Toward a Universal Antivenom
The potential here is vast. A single product, or perhaps just two, could replace the dozens of antivenoms currently used across regions and snake species.
“The breadth of the protective benefit is certainly novel,” said Professor Nicholas Casewell, director of the Centre for Snakebite Research and Interventions in Liverpool.
But it’s not perfect—yet. The cocktail doesn’t work on vipers, the second major group of venomous snakes. Unlike elapids, vipers use hemotoxins that destroy blood and tissue. So Glanville’s team is developing a second cocktail. “The intention is basically to have two syringes—one that hits the elapids, and one that hits the vipers,” he said. “And if you’re in a situation where you don’t know what bit you, you take both.”

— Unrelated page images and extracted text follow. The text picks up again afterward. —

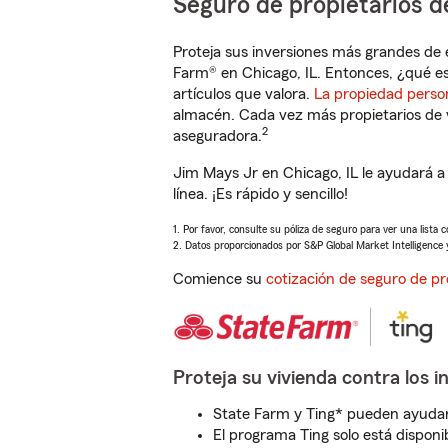
Seguro de propietarios d
Proteja sus inversiones más grandes de 
Farm® en Chicago, IL. Entonces, ¿qué es
artículos que valora.
La propiedad perso
almacén. Cada vez más propietarios de 
2
aseguradora.
Jim Mays Jr en Chicago, IL le ayudará 
línea. ¡Es rápido y sencillo!
1. Por favor, consulte su póliza de seguro para ver una lista 
2. Datos proporcionados por S&P Global Market Intelligence 
Comience su
cotización de seguro de pr
Proteja su vivienda contra los i
State Farm y Ting* pueden ayudarl
El programa Ting solo está disponib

The long-term vision is an autoinjector, like an EpiPen, that could be stocked in rural clinics and field kits.
Risks, Rewards, and What Comes Next
Despite the excitement, perhaps it goes without saying, but please don’t try this at home.
“It may be obvious, but no one should try what Tim Friede did—it’s not good for you,” Glanville cautioned. “Tim did something remarkable and it could help medical science – but also because he’s run this experiment, there’s no need for anyone else to. Please nobody try this.”
Others point to larger challenges ahead. Antibody therapies can be expensive to develop, and many snakebite victims live in low-income countries.
“As of yet, no snakebite monoclonal antibodies have entered evaluation in clinical trials,” Casewell said. “This endeavour is highly challenging.”
Even so, Friede’s contribution has already advanced science.
“Tim’s antibodies are really quite extraordinary—he taught his immune system to get this very, very broad recognition,” said Kwong.
Friede, now in his 50s, knows he’s taken a unique path.
“I’m doing something good for humanity and that was very important to me,” he said. “I’m proud of it. It’s pretty cool.”
And if the science holds up, his blood may end up saving lives in the far-flung corners of the world—the very people he had in mind each time he rolled up his sleeve.